**TRY IT:** Continue the passage about the Iraq War Logs, starting right after its last sentence.

**SELECTED PASSAGE:**
————

While correspondents consistently brought the true and unspun stories out of the conflicts in Rwanda and Yugoslavia, wars waged by the powers in the West have always been more controlled, more packaged up for our consumption. The dirtiest, darkest incidents have only ever slipped out in drips and drabs.
The Iraq War Logs show us the true horrors and corruption of war in something closer to real time. These are the brutal rough edges of conflict shown to us without the censors red pen, the historian’s desire to show us reality but not too much reality. Even when we’re given the blood-soaked beach scene of Saving Private Ryan, it’s still the ugly face of war with a dash of blusher and rouge to take the edge off.
The Iraq War Logs are the uncensored stream of horror that happens every day in a war zone. It is the story of soldiers, sailors and airmen doing terrible things and having terrible things done to them. People are fed into the machine and what they do within it often defies our everyday logic, shatters our everyday morality.

————

**DATASET:**
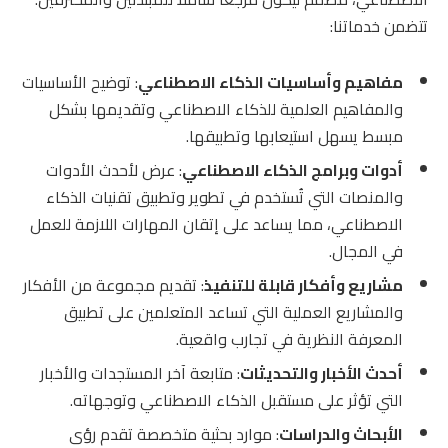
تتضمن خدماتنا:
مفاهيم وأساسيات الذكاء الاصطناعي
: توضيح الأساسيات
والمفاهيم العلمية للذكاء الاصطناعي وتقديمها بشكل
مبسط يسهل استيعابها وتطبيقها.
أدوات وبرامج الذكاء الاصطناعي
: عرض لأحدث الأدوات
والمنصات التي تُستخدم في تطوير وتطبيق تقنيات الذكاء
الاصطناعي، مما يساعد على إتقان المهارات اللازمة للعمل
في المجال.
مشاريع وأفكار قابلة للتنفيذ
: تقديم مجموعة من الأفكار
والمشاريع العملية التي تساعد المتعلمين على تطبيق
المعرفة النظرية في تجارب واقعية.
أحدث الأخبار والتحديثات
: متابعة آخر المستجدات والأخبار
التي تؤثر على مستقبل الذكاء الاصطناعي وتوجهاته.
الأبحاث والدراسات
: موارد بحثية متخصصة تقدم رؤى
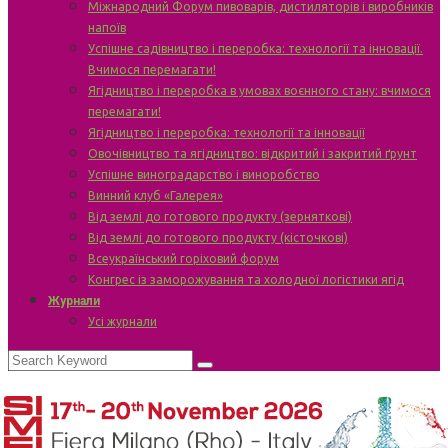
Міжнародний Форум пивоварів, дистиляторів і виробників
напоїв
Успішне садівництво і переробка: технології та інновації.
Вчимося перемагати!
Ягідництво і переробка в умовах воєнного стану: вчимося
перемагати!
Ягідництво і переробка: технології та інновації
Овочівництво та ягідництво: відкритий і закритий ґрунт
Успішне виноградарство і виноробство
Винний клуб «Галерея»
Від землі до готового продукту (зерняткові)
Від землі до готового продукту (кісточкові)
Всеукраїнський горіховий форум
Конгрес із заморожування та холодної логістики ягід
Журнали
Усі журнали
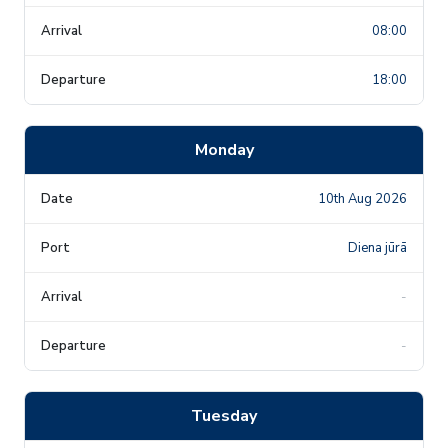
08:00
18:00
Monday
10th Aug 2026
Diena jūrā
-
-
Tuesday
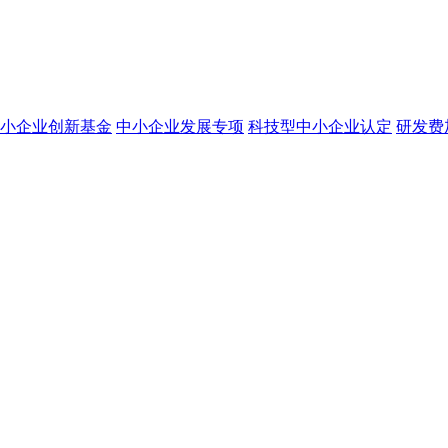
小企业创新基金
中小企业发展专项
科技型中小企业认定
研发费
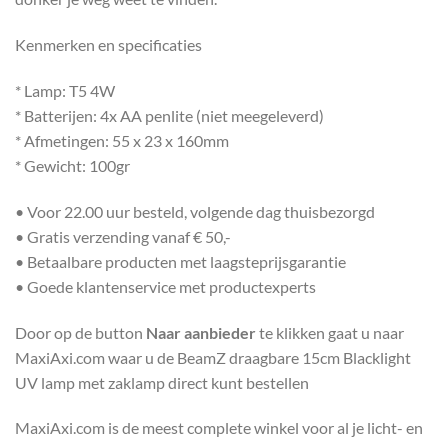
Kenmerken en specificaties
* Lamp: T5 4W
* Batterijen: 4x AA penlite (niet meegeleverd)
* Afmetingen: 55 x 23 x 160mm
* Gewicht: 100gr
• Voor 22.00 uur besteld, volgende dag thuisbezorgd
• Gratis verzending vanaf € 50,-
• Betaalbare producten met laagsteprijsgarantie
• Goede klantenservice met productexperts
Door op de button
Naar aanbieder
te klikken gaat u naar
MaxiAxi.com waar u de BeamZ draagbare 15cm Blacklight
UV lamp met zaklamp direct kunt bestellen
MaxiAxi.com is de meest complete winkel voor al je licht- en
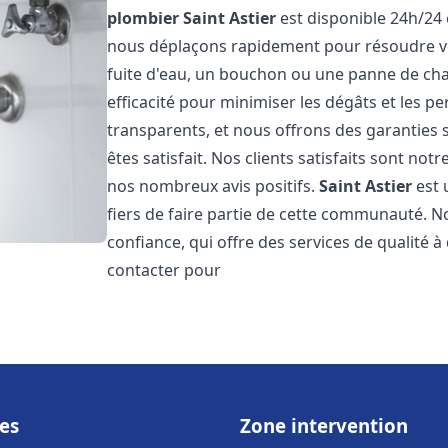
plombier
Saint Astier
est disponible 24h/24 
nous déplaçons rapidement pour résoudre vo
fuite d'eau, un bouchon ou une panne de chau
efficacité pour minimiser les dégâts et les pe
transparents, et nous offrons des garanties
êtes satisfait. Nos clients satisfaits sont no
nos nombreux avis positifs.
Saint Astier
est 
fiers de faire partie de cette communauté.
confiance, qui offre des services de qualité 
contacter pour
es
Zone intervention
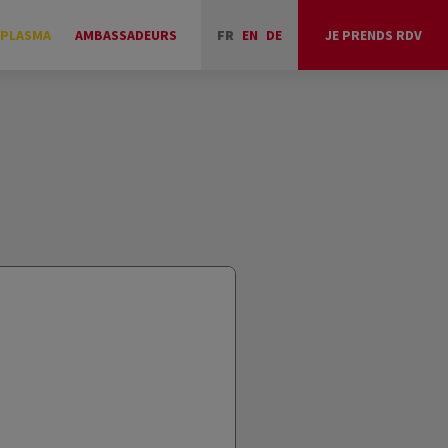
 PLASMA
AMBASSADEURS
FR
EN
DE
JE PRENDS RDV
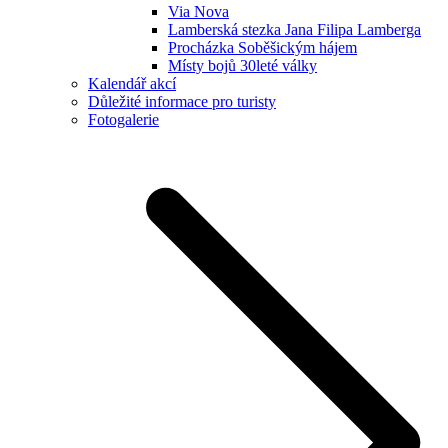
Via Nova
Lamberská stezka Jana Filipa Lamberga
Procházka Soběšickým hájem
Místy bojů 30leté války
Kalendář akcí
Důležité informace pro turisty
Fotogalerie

————

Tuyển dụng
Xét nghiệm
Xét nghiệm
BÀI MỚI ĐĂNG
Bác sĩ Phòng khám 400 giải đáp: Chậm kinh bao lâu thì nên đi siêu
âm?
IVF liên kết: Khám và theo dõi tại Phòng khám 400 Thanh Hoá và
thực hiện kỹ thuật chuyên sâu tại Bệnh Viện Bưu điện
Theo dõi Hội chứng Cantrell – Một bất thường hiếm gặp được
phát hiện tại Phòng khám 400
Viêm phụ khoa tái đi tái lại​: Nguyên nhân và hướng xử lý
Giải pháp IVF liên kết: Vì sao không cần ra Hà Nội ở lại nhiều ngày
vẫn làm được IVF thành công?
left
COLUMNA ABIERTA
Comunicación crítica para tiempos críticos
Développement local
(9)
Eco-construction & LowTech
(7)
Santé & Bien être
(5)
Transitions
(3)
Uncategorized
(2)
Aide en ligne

————

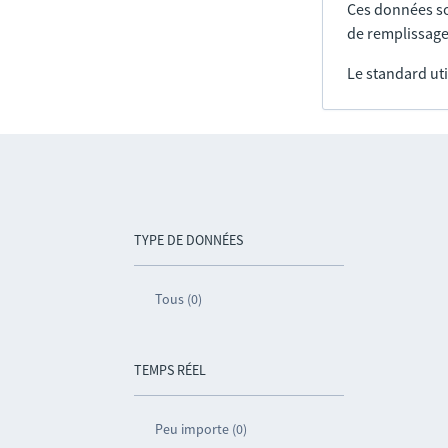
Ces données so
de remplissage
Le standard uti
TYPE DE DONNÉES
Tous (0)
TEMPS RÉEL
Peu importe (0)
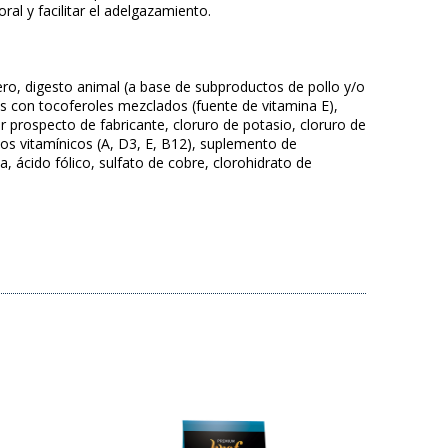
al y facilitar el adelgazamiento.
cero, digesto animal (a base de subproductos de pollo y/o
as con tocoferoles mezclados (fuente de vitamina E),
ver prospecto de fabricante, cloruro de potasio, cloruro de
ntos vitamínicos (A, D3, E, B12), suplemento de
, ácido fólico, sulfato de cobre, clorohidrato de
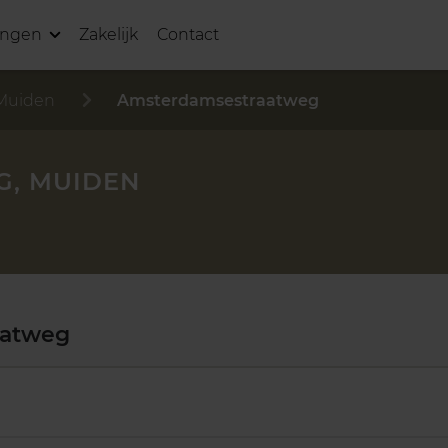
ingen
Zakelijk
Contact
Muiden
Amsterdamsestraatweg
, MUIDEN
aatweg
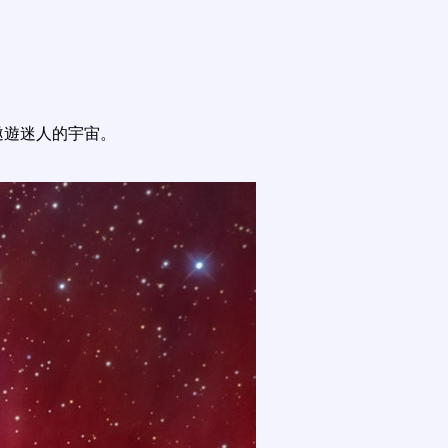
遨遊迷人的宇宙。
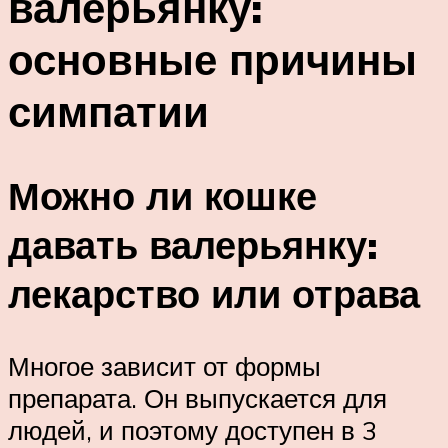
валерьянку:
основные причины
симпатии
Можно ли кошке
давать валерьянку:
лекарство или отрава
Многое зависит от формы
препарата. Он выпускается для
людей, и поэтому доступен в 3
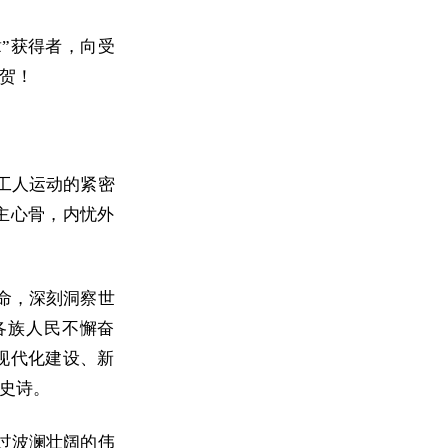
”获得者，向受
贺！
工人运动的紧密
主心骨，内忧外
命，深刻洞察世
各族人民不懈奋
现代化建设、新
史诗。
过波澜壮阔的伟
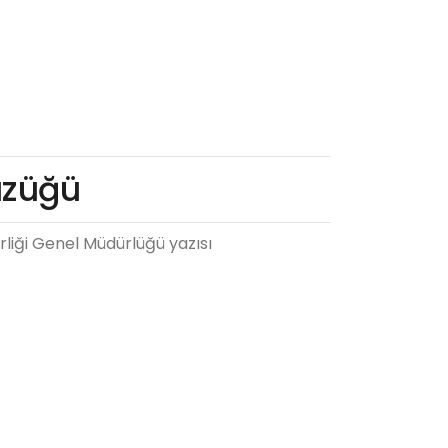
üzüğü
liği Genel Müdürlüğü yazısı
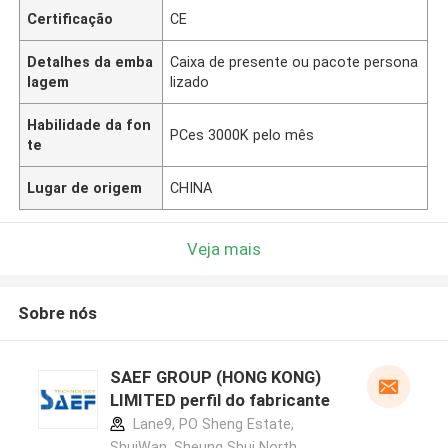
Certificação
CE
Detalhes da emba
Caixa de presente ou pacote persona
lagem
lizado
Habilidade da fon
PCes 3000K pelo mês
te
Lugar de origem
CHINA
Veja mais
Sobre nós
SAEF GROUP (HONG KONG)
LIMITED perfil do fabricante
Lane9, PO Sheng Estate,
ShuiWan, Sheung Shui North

————

**EXERCISE ANSWER:**
The Iraq War Logs are studded with shocking details. The full extent of Iranian complicity in IED attacks is exposed as is the use of Iraqi civilians as minesweepers by Coalition troops, the failure to capture the leader of Al Qaeda in Iraq and among the most shocking disclosures – Apache helicopter pilots firing on surrendering civilians. It is a list of horrors that makes a long and brutalising read.
Its disclosure occurs while men like my dad, the product of a council estate who joined the Navy as the best option to get out of a dead end town with a paucity of options in a time of economic uncertainty, are still far from home. The Iraq War Logs don’t make things any easier for them as they try to do their jobs in operations the public don’t understand or wholeheartedly support. The best product of these documents would be to end the deployment of British servicemen and women in Iraq and Afghanistan far faster than is planned.
Our continued presence in those nations does not make us safer. That is a fallacy repeated ad-nauseum by politicians whohave failed to provide evidence to justify their claims. We are sending men and women to die on a false premise and while we do we have supported and condoned torture and despicable conduct.
I wasn’t born when my dad went to war and I was only a baby when he was deployed to the Falklands on a second tour. He didn’t see me until I was three months old. There are thousands of men and women who are enduring trying conditions far from home and thousands of Afghan and Iraqi men, women and children who have been ill-served by the decisions our governments have made.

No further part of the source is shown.